### Stored records:
+ + + + +
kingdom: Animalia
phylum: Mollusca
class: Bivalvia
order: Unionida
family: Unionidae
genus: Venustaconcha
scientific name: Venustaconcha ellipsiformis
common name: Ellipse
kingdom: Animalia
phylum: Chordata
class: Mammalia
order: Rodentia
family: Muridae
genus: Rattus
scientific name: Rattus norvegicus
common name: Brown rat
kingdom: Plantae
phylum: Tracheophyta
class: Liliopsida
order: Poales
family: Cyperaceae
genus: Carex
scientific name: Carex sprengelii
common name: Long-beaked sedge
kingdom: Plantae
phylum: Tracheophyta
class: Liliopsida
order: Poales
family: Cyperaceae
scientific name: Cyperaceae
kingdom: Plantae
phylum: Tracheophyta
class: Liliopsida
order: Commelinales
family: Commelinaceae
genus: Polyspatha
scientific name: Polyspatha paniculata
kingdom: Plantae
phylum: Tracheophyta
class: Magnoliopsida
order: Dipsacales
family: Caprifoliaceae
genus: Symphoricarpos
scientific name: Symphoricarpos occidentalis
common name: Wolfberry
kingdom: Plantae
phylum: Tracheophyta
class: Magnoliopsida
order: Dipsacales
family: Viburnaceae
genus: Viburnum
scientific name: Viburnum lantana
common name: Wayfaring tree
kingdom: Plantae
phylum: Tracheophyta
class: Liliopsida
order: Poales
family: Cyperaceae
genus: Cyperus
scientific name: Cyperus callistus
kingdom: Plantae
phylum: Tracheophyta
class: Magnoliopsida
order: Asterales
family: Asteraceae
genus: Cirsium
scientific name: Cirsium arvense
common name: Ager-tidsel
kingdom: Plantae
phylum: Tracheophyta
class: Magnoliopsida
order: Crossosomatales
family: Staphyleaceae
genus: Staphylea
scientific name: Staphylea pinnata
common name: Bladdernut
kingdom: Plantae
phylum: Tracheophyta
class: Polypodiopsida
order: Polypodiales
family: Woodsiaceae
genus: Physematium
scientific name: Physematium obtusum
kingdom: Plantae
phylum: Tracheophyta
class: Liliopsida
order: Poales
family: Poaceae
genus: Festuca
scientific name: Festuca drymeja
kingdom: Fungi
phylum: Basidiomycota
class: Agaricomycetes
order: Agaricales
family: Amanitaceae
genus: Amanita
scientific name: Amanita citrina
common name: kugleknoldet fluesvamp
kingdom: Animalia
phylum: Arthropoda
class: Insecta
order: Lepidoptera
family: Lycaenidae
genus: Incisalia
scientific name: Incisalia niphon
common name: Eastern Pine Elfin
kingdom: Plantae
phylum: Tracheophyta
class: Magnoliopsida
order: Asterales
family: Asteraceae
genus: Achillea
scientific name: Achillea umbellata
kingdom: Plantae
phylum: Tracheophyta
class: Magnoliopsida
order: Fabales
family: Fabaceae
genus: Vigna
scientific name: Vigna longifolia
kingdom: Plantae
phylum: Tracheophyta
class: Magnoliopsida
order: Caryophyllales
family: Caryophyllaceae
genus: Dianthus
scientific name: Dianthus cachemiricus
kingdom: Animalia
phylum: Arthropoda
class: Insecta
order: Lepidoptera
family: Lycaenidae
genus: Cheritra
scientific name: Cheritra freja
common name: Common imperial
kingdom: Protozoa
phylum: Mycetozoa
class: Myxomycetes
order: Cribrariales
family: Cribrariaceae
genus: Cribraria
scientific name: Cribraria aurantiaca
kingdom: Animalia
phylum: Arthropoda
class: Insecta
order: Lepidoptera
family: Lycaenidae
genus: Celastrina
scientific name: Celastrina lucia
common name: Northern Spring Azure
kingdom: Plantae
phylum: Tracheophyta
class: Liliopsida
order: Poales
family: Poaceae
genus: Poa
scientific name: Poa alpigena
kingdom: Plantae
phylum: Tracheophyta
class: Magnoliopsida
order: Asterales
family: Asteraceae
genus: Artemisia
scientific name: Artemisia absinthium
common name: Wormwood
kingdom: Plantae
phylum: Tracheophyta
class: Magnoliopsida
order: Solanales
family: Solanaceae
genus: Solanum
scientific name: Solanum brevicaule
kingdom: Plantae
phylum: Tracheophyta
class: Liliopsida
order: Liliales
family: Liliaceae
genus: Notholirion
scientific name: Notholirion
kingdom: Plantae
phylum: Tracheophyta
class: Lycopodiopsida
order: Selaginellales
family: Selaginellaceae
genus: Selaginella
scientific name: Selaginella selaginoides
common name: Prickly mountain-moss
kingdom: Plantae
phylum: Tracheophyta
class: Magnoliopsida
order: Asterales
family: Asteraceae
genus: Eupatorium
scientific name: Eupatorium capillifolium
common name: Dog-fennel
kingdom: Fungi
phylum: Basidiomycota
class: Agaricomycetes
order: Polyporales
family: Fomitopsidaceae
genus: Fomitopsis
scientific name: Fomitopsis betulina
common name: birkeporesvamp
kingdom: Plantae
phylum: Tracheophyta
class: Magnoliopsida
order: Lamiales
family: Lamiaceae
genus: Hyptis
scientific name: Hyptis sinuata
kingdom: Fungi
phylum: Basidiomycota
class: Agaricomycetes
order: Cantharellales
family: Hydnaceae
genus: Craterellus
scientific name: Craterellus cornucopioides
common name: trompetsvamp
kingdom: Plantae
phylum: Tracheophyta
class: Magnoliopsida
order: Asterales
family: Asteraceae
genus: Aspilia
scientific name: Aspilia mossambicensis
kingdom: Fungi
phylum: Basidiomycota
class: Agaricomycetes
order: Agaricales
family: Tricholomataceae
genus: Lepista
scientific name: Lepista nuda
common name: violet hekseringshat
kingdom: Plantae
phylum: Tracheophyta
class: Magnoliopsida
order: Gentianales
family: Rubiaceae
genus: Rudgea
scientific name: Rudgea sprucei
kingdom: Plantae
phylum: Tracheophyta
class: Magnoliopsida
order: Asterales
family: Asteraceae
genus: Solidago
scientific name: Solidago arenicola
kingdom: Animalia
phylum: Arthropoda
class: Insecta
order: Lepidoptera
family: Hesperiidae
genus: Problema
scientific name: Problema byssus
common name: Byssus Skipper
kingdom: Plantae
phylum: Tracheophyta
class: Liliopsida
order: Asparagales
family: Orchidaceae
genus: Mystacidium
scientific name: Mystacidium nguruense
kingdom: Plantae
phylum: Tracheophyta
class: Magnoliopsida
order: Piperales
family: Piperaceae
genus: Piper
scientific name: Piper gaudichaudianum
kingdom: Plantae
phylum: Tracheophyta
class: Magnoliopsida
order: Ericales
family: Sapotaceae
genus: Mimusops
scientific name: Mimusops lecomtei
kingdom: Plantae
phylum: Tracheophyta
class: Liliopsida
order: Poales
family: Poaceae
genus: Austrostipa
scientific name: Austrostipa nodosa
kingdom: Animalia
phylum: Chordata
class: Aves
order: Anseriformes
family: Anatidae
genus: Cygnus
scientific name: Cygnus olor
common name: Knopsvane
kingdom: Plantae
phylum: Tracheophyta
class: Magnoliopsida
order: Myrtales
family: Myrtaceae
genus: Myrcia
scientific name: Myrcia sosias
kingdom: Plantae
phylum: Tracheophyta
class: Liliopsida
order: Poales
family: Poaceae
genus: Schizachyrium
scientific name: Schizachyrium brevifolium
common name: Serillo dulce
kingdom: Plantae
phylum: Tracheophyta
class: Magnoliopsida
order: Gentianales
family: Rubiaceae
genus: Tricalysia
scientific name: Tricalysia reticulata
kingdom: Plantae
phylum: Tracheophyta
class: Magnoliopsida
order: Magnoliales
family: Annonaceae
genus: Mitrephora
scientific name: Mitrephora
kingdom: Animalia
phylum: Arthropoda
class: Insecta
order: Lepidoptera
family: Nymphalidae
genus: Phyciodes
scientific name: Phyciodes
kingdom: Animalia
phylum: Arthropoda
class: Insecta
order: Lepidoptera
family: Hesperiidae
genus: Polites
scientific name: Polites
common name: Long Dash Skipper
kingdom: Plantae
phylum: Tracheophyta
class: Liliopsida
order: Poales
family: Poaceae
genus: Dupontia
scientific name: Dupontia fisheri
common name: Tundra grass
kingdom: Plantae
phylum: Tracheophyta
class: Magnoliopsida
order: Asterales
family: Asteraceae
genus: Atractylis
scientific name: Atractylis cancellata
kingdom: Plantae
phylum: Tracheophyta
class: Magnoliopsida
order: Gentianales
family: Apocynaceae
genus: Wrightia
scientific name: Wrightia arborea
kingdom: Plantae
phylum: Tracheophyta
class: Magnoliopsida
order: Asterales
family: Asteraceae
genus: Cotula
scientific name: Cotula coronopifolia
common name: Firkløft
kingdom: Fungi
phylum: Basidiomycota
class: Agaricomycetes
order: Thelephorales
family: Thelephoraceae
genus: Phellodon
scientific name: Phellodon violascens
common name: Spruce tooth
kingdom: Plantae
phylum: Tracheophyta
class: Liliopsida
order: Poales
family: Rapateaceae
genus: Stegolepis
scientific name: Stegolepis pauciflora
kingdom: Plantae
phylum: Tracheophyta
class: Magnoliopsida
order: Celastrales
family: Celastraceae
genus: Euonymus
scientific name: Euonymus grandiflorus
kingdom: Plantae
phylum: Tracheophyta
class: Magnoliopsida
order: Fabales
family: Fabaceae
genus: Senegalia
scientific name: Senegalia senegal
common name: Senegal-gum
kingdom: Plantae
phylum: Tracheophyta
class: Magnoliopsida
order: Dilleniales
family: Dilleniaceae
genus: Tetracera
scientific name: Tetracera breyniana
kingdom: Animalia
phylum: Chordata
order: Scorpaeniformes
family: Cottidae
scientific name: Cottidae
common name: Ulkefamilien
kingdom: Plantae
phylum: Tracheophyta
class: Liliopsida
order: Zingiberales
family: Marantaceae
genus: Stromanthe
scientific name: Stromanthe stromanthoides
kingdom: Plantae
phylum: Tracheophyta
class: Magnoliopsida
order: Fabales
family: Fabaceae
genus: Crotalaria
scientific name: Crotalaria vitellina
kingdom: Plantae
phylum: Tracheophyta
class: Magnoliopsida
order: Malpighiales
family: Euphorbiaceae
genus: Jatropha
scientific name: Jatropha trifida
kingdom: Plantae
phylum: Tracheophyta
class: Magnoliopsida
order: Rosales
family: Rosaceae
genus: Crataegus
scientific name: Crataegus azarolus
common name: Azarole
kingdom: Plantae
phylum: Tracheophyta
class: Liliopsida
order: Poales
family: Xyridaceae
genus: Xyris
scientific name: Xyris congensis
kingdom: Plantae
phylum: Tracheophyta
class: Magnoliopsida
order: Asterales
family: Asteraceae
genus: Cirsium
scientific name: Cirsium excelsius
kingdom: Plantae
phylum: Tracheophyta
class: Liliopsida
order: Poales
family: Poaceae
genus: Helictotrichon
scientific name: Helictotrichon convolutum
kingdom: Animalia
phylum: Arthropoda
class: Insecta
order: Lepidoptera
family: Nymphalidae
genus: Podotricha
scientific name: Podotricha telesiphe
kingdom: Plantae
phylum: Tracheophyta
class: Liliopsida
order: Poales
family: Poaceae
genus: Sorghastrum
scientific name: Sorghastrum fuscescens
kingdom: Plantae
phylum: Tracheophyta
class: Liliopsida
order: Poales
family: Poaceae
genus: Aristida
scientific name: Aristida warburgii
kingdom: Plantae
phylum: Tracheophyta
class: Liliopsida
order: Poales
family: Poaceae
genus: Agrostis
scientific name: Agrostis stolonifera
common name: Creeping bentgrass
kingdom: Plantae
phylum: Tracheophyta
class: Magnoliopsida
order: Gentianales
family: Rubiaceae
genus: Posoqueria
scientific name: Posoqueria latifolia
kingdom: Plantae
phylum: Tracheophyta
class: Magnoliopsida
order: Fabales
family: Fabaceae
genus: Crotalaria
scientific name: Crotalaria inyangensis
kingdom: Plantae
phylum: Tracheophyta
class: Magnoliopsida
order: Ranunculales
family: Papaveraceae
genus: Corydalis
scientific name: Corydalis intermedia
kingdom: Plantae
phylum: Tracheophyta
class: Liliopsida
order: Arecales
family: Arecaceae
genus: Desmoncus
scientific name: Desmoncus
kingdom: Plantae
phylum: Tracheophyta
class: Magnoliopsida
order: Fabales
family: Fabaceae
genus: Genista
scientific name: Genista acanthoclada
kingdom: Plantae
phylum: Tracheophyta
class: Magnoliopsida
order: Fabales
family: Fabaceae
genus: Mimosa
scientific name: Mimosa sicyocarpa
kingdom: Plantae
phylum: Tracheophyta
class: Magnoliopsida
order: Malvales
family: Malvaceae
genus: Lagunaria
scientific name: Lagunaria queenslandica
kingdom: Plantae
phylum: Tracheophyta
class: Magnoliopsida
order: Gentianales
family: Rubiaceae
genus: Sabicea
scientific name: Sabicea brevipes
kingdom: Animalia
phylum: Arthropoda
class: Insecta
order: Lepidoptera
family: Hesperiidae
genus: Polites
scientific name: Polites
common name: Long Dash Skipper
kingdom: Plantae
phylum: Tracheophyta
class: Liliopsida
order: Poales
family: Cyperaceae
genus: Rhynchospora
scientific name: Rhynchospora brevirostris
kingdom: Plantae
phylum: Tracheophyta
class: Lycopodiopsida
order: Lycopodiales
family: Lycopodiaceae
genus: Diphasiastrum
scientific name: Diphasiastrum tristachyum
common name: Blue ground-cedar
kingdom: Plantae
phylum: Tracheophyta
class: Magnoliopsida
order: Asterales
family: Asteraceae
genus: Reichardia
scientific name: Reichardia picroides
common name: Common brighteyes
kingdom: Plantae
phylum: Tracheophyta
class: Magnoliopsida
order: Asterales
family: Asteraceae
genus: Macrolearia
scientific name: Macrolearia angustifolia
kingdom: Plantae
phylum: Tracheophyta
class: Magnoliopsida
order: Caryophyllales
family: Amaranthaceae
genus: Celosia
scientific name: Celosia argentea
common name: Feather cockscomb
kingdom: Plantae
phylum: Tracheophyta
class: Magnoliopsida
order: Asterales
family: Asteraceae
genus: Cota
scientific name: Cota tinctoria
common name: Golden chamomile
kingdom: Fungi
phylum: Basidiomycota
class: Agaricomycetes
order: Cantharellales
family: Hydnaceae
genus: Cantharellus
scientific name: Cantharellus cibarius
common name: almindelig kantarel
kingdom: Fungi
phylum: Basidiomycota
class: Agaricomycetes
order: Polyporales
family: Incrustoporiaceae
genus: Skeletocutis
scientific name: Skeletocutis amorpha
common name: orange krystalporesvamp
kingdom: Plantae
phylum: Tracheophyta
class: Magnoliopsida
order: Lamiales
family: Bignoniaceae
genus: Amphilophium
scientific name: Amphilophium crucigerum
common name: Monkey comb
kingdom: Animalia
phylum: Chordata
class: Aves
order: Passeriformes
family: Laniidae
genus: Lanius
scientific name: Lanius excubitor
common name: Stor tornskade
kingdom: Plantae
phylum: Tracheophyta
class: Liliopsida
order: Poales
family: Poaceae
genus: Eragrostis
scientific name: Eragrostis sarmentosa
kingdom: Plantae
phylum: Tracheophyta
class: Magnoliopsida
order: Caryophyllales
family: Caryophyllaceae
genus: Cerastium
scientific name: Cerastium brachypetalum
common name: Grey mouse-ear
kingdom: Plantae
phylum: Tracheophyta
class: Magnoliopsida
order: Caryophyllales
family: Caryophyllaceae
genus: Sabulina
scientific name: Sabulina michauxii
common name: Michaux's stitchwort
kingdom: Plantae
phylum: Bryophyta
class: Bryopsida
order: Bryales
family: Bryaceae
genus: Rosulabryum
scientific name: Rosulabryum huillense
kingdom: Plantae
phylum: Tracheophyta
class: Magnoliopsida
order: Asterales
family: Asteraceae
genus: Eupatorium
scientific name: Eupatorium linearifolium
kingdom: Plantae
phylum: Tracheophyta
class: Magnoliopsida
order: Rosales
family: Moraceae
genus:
+ + + + +
### What you are asked to do:
Reproduce the listing above from its first line through the line containing "scientific name: Viburnum lantana", including that line.

### Response to the exercise:
kingdom: Animalia
phylum: Mollusca
class: Bivalvia
order: Unionida
family: Unionidae
genus: Venustaconcha
scientific name: Venustaconcha ellipsiformis
common name: Ellipse
kingdom: Animalia
phylum: Chordata
class: Mammalia
order: Rodentia
family: Muridae
genus: Rattus
scientific name: Rattus norvegicus
common name: Brown rat
kingdom: Plantae
phylum: Tracheophyta
class: Liliopsida
order: Poales
family: Cyperaceae
genus: Carex
scientific name: Carex sprengelii
common name: Long-beaked sedge
kingdom: Plantae
phylum: Tracheophyta
class: Liliopsida
order: Poales
family: Cyperaceae
scientific name: Cyperaceae
kingdom: Plantae
phylum: Tracheophyta
class: Liliopsida
order: Commelinales
family: Commelinaceae
genus: Polyspatha
scientific name: Polyspatha paniculata
kingdom: Plantae
phylum: Tracheophyta
class: Magnoliopsida
order: Dipsacales
family: Caprifoliaceae
genus: Symphoricarpos
scientific name: Symphoricarpos occidentalis
common name: Wolfberry
kingdom: Plantae
phylum: Tracheophyta
class: Magnoliopsida
order: Dipsacales
family: Viburnaceae
genus: Viburnum
scientific name: Viburnum lantana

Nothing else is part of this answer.